- _Exercise objective_: Please count the lines of the listing below in which "úspěšně" occurs, and reply with the number only.
======
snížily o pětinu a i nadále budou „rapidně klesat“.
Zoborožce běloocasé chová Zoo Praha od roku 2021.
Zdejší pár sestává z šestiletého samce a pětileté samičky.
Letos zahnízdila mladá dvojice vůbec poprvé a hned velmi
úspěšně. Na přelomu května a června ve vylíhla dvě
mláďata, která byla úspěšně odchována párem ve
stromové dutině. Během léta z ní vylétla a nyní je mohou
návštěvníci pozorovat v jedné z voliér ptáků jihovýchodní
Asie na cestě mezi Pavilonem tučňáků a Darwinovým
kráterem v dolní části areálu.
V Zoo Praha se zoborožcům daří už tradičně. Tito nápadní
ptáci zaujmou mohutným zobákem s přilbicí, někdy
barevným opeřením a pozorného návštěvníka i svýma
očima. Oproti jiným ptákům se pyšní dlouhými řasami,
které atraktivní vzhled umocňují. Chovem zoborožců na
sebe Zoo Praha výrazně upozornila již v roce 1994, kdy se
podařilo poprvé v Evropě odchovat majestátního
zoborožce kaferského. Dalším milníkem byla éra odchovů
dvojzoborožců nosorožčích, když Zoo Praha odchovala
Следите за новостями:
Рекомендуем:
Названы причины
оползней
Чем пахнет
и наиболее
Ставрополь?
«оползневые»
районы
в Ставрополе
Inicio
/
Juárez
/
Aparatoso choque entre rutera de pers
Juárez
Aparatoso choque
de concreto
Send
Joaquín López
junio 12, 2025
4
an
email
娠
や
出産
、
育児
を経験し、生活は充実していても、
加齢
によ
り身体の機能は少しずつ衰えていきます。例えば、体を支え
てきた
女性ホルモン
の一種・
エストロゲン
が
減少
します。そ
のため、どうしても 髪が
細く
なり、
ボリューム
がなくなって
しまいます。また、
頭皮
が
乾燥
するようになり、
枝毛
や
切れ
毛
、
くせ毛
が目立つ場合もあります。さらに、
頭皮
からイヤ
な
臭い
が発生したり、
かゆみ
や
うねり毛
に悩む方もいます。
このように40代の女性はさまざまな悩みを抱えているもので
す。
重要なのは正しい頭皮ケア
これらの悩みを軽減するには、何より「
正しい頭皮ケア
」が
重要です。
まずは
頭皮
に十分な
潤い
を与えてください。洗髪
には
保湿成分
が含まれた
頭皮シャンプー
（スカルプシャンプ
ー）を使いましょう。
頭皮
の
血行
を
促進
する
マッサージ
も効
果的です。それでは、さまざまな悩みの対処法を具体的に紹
======
- _Written response_: 2